Still, despite annual warnings, pets continue to die or suffer serious injury in hot cars. Before summer was even two days old this year, The Associated Press reported the deaths of five dogs in hot cars in Oregon, Massachusetts and New Hampshire.
No one keeps tabs on annual deaths or injuries because so many different agencies handle calls. But agencies say calls have increased to 911, police departments, fire departments, animal control officers, shelters or veterinarians.
The Los Angeles Police Department’s Animal Cruelty Task Force has been swamped with calls about pets in unattended cars since summer started and already has seven cases pending prosecution, said task force member Tami Shepphird, an animal control officer with Los Angeles Animal Services.
People running errands are the most common offenders, but they aren’t the only ones, said LAPD Officer Jim Cherrette, also a task force member. The homeless will keep pets in cars, he said. Sometimes people will have to move into an apartment where they can’t have a pet, so they will keep it in a car, Shepphird said.
“It’s more a crime of negligence than malice,” Cherrette said.
Studies show that the temperature in a car — even on a mild day — can go up 34 degrees in just 30 minutes.
Heatstroke affects every organ in the body, said Dr. Ben Brainard, an associate professor of critical care who helps run the emergency room for the University of Georgia’s College of Veterinary Medicine.
As a dog begins to get hot, it will become anxious, agitated and start pacing, Brainard said, which heats the dog even more. Then the dog will start drooling, maybe frothing at the mouth, vomiting and defecating, the veterinarian said. As the heat starts to affect the dog’s brain, it will stumble, lose its balance and have trouble standing. It will then collapse, and finally lose consciousness, Brainard said.
Fourteen states as of 2010 had laws that specifically prohibit leaving an animal in a confined vehicle if it endangers an animal’s life, according to the Animal Legal and Historical Center at Michigan State University College of Law. Other states handle deaths and injury under animal cruelty statutes, the college said.
A few years ago, California made it illegal to leave animals unattended in a motor vehicle if serious harm is possible.

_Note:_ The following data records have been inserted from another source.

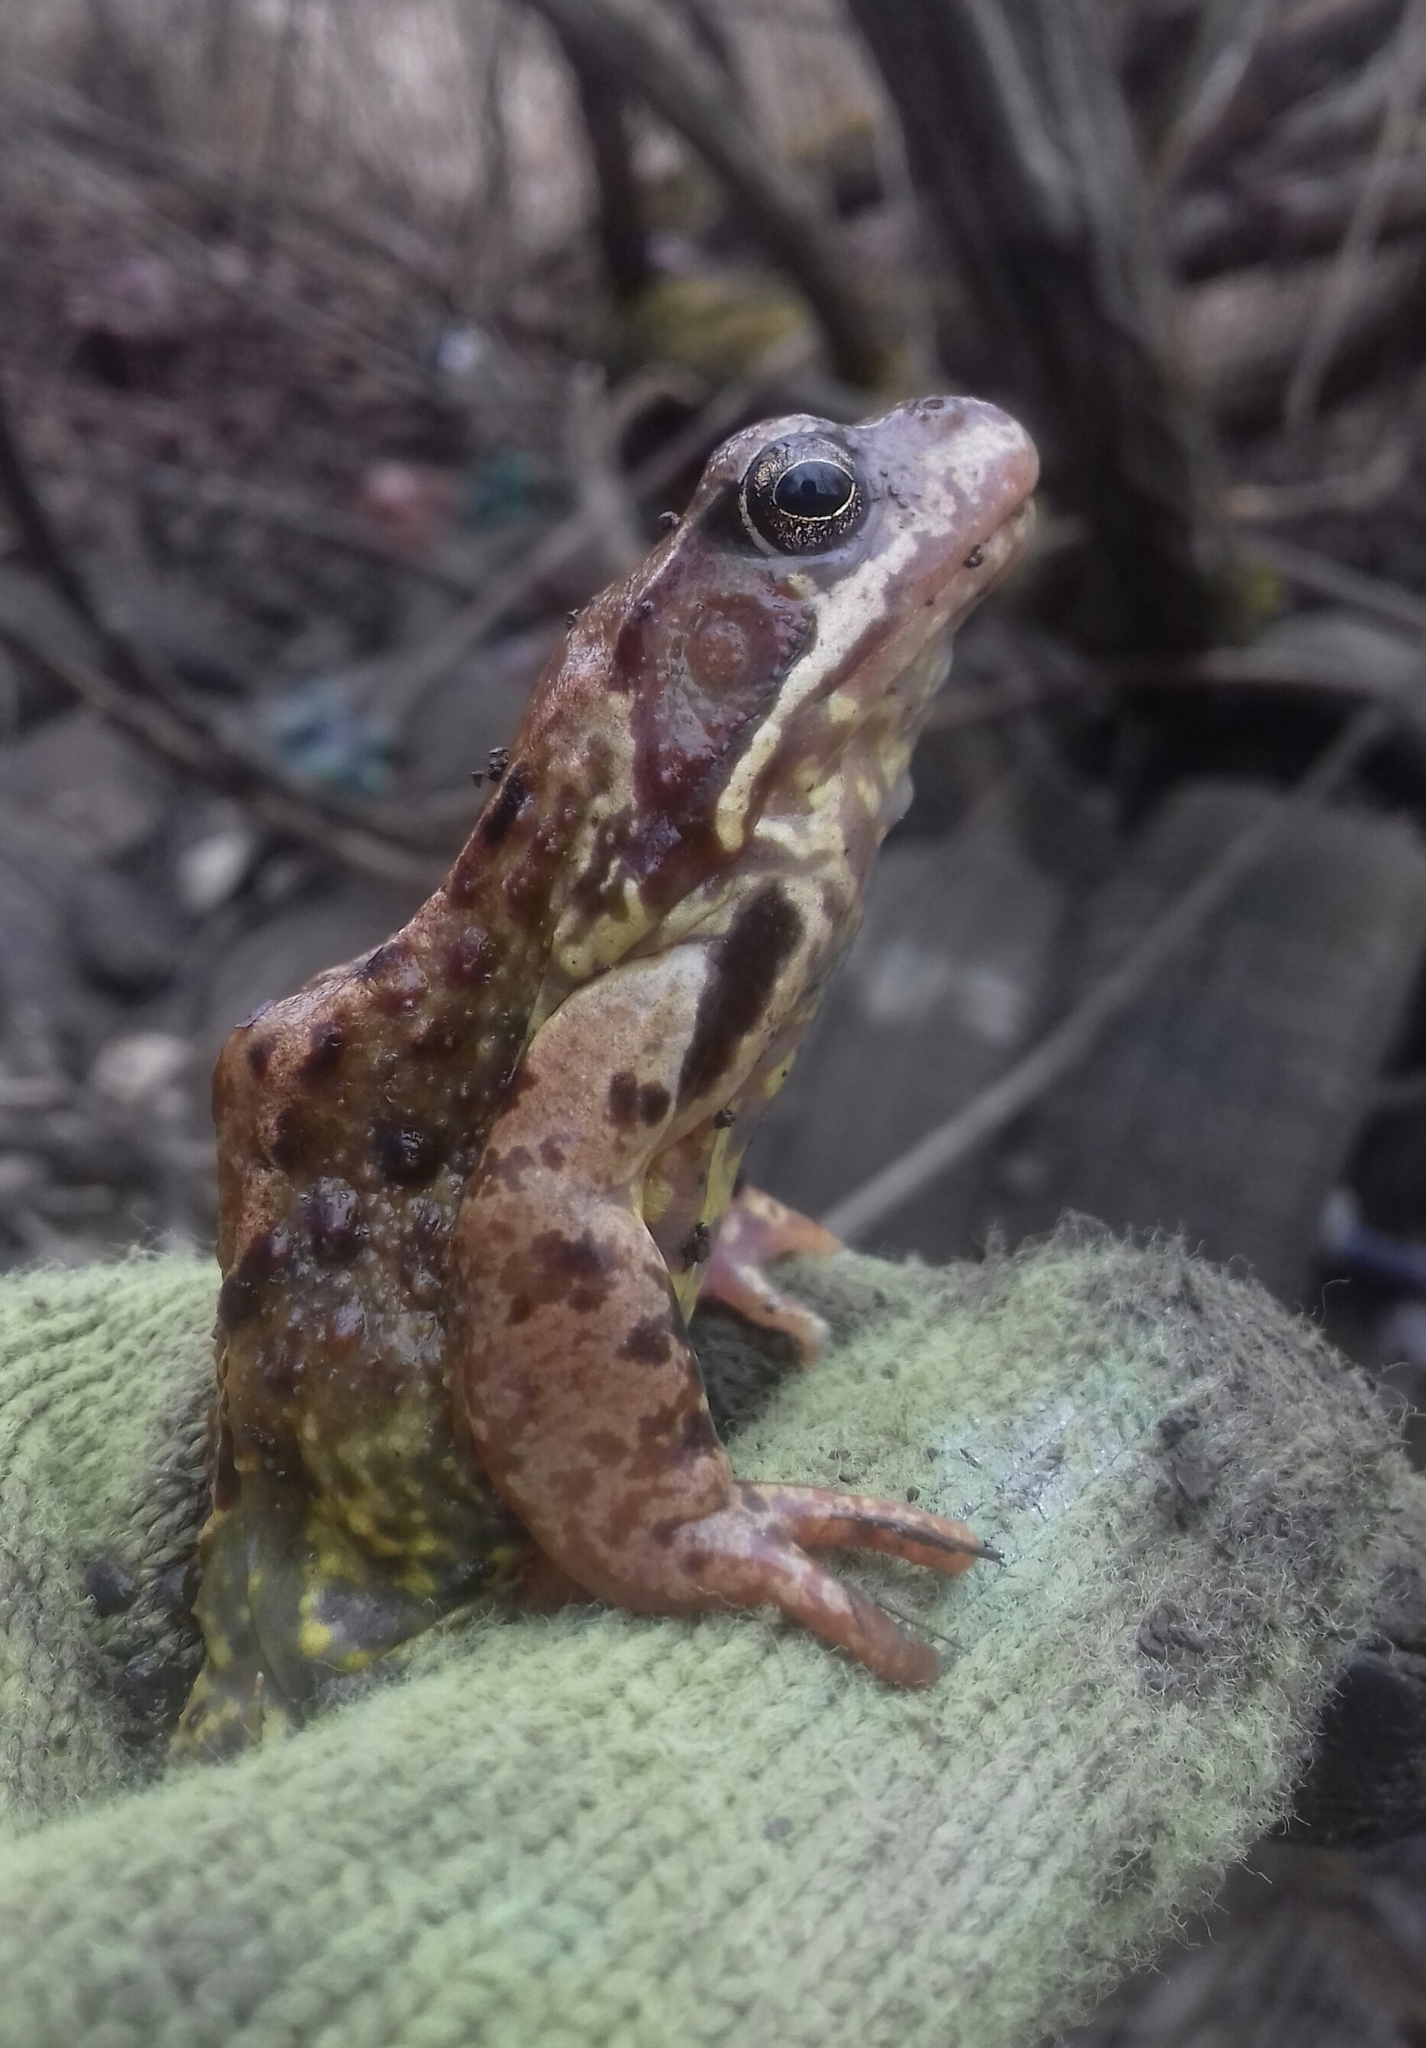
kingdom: Animalia
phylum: Chordata
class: Amphibia
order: Anura
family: Ranidae
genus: Rana
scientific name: Rana temporaria
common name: Common frog
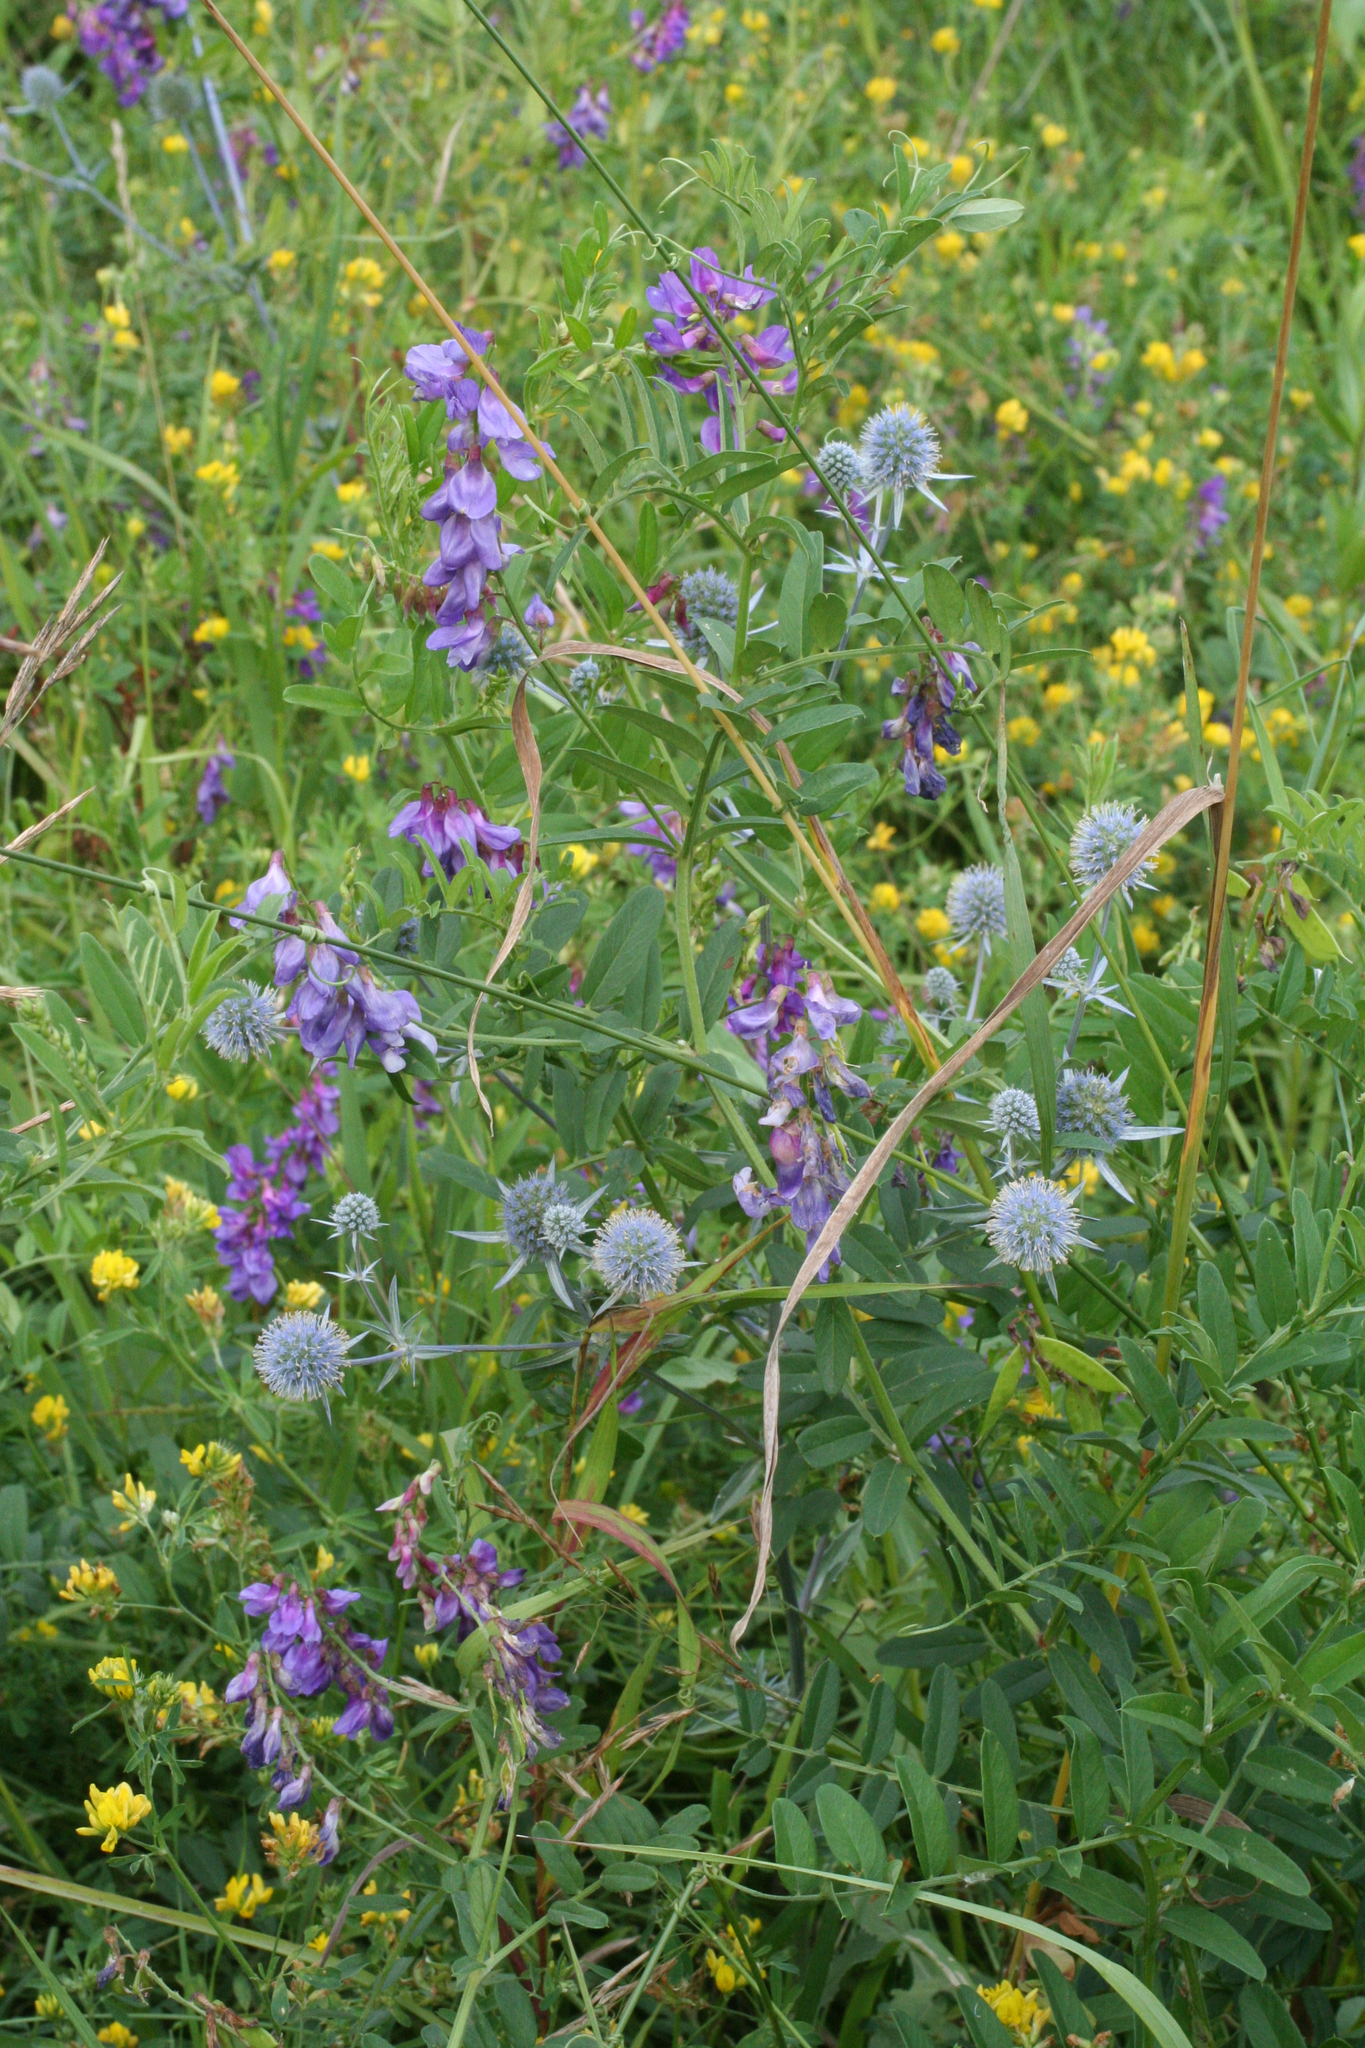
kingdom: Plantae
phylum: Tracheophyta
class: Magnoliopsida
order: Apiales
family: Apiaceae
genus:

“It’s not a crime to have a dog in a car,” Shepphird said. But if gross neglect is involved and the pet dies or is injured, it can be a felony.
Confronting an animal owner can be dangerous, so a bystander should call police, contact a security guard or mall manager or some second party, said Yvette Smith, an animal control officer and another member of the task force.
If you are able to reach an overheated dog, use water to cool it off. “If the dog is non-responsive, get it wet and head to the vet,” Brainard said.
Police and animal control officers in California can treat hot cars like crime scenes. That means taking photos, collecting evidence and all the paperwork.
One of the best tools to come along is the temperature gun, which can measure the temperature from outside the car. In Los Angeles, animal control officers use them and police hope to get them soon to help prosecute dog owners when the cops or animal control arrive too late.
Depending on the dog’s condition, police can break the window, wait for a tow truck driver to do it, seize the pet, write a citation or issue a warning if the owner shows up.
It can cost hundreds of dollars to get an animal back, Shepphird said. If criminal charges are filed and the owners convicted, they may not get the dog back at all.
“Our goal isn’t to put people in jail but to keep animals from dying in cars,” Shepphird said.